How to use NvLink in omnisci-server?


We are testing TPCH query with 2080ti * 2 with NvLink.

We set the utilization counters to count specific NvLink transactions by ‘nvidia-smi nvlink -sc 0bz’. Then, watch link utilization counter by ‘watch -n 1 nvidia-smi nvlink -g 0’. But while test TPCH query on my omnisci-server, it seems to there was no transactions between gpus.
GPU 0: GeForce RTX 2080 Ti (UUID: GPU-add48b1f-7e86-b076-36ed-19c21f43cc78)
Link 0: Rx0: 0 KBytes, Tx0: 0 KBytes
Link 1: Rx0: 0 KBytes, Tx0: 0 KBytes
GPU 1: GeForce RTX 2080 Ti (UUID: GPU-7ba62428-ecac-9bd9-a546-40e2a748daed)
Link 0: Rx0: 0 KBytes, Tx0: 0 KBytes
Link 1: Rx0: 0 KBytes, Tx0: 0 KBytes

I can’t see any set-up or optimization in document.
Can I use nvlink in omnisci-server?
Thank you.

Hi @wnn156,

I’m not sure if P2P transfers are in use in the software, but I didn’t see a precise scenario where you would increase the performances dramatically.
Anyway, the memory pool CPU and GPU are caches for the data that reside in the storage layer (disk).
If a chunk of data that lives in the CPU’s pool is needed, it’ll be transferred by the PCI-ex BUS, in an HostToDevice fashion rather than a device to device.
Also, the reductions are made mainly by the CPU, so a P2P transfer is unlikely to happens.

Naturally, if GPU’s are connected to Host through a Nvlink bus, the nvlink will be used to transfer data between Host and Devices and vice versa.

Echoing what @candido.dessanti said, we currently don’t make use of nvlink for peer-to-peer gpu connectivity.
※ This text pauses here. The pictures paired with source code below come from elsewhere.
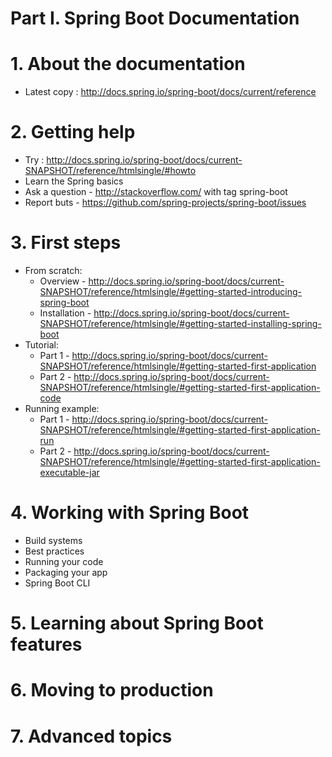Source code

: # Part I. Spring Boot Documentation

# 1. About the documentation
* Latest copy : http://docs.spring.io/spring-boot/docs/current/reference

# 2. Getting help
* Try : http://docs.spring.io/spring-boot/docs/current-SNAPSHOT/reference/htmlsingle/#howto
* Learn the Spring basics
* Ask a question - http://stackoverflow.com/ with tag spring-boot
* Report buts - https://github.com/spring-projects/spring-boot/issues

# 3. First steps
* From scratch:
    * Overview - http://docs.spring.io/spring-boot/docs/current-SNAPSHOT/reference/htmlsingle/#getting-started-introducing-spring-boot
    * Installation - http://docs.spring.io/spring-boot/docs/current-SNAPSHOT/reference/htmlsingle/#getting-started-installing-spring-boot
* Tutorial:
    * Part 1 - http://docs.spring.io/spring-boot/docs/current-SNAPSHOT/reference/htmlsingle/#getting-started-first-application
    * Part 2 - http://docs.spring.io/spring-boot/docs/current-SNAPSHOT/reference/htmlsingle/#getting-started-first-application-code
* Running example:
    * Part 1 - http://docs.spring.io/spring-boot/docs/current-SNAPSHOT/reference/htmlsingle/#getting-started-first-application-run
    * Part 2 - http://docs.spring.io/spring-boot/docs/current-SNAPSHOT/reference/htmlsingle/#getting-started-first-application-executable-jar

# 4. Working with Spring Boot
* Build systems
* Best practices
* Running your code
* Packaging your app
* Spring Boot CLI

# 5. Learning about Spring Boot features

# 6. Moving to production

# 7. Advanced topics


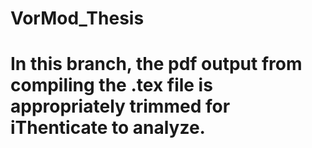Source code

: # VorMod_Thesis

# In this branch, the pdf output from compiling the .tex file is appropriately trimmed for iThenticate to analyze.
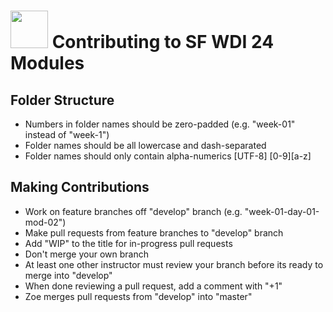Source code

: # <img src="https://cloud.githubusercontent.com/assets/7833470/10423298/ea833a68-7079-11e5-84f8-0a925ab96893.png" width="60"> Contributing to SF WDI 24 Modules

## Folder Structure

* Numbers in folder names should be zero-padded (e.g. "week-01" instead of "week-1")
* Folder names should be all lowercase and dash-separated
* Folder names should only contain alpha-numerics [UTF-8] [0-9][a-z]

## Making Contributions

* Work on feature branches off "develop" branch (e.g. "week-01-day-01-mod-02")
* Make pull requests from feature branches to "develop" branch
* Add "WIP" to the title for in-progress pull requests
* Don't merge your own branch
* At least one other instructor must review your branch before its ready to merge into "develop"
* When done reviewing a pull request, add a comment with "+1"
* Zoe merges pull requests from "develop" into "master"
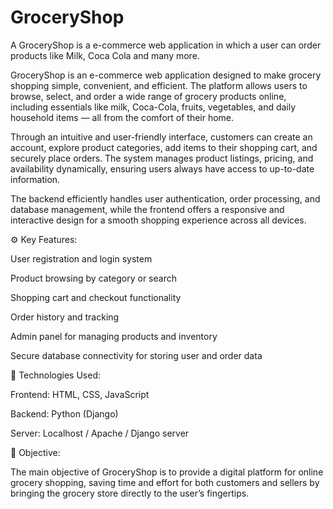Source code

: # GroceryShop
A GroceryShop is a e-commerce web application in which a user can order products like  Milk, Coca Cola and many more.

GroceryShop is an e-commerce web application designed to make grocery shopping simple, convenient, and efficient. The platform allows users to browse, select, and order a wide range of grocery products online, including essentials like milk, Coca-Cola, fruits, vegetables, and daily household items — all from the comfort of their home.

Through an intuitive and user-friendly interface, customers can create an account, explore product categories, add items to their shopping cart, and securely place orders. The system manages product listings, pricing, and availability dynamically, ensuring users always have access to up-to-date information.

The backend efficiently handles user authentication, order processing, and database management, while the frontend offers a responsive and interactive design for a smooth shopping experience across all devices.

⚙️ Key Features:

User registration and login system

Product browsing by category or search

Shopping cart and checkout functionality

Order history and tracking

Admin panel for managing products and inventory

Secure database connectivity for storing user and order data

🧰 Technologies Used:

Frontend: HTML, CSS, JavaScript

Backend: Python (Django)

Server: Localhost / Apache / Django server

🎯 Objective:

The main objective of GroceryShop is to provide a digital platform for online grocery shopping, saving time and effort for both customers and sellers by bringing the grocery store directly to the user’s fingertips.
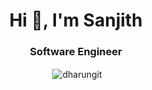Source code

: <h1 align="center">Hi 👋, I'm Sanjith</h1>
<h3 align="center">Software Engineer</h3>



<p align="center">&nbsp;<img align="center" src="https://github-readme-stats.vercel.app/api?username=devsanjithm&show_icons=true&locale=en" alt="dharungit" /></p>
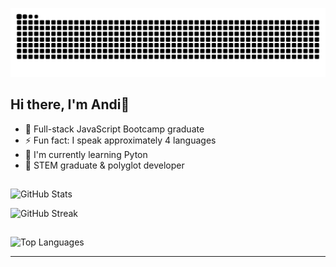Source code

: ![snake gif](https://github.com/Andipascale7/Andipascale7/blob/output/github-snake-dark.svg)

## Hi there, I'm Andi👋

- 🔭 Full-stack JavaScript Bootcamp graduate
- ⚡ Fun fact: I speak approximately 4 languages
- 🌱 I'm currently learning Pyton
- 💼 STEM graduate & polyglot developer

##
![GitHub Stats](https://github-readme-stats.vercel.app/api?username=Andipascale7&show_icons=true&theme=radical)

![GitHub Streak](https://streak-stats.demolab.com/?user=Andipascale7&theme=radical)
## 
![Top Languages](https://github-readme-stats.vercel.app/api/top-langs/?username=Andipascale7&layout=compact&theme=radical)

---

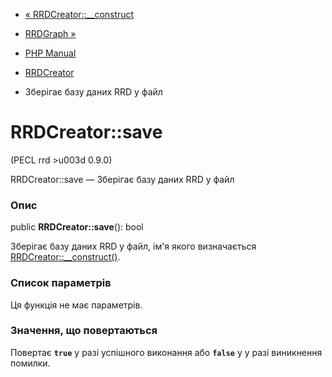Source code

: - [« RRDCreator::\_\_construct](rrdcreator.construct.md)
- [RRDGraph »](class.rrdgraph.md)

- [PHP Manual](index.md)
- [RRDCreator](class.rrdcreator.md)
- Зберігає базу даних RRD у файл

# RRDCreator::save

(PECL rrd \>u003d 0.9.0)

RRDCreator::save — Зберігає базу даних RRD у файл

### Опис

public **RRDCreator::save**(): bool

Зберігає базу даних RRD у файл, ім'я якого визначається
[RRDCreator::\_\_construct()](rrdcreator.construct.md).

### Список параметрів

Ця функція не має параметрів.

### Значення, що повертаються

Повертає **`true`** у разі успішного виконання або **`false`** у
у разі виникнення помилки.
Nvlink would primarily be useful for intra/inter gpu reductions. A few months ago we moved all our reduction code to LLVM, which enables us to run reductions on GPU (we currently do this with GPU shared memory). This opens the door for use of nvlink, which is on our roadmap. But, we’re looking at achieving maximum throughput from host to GPU by making better use of cuda streams, etc first.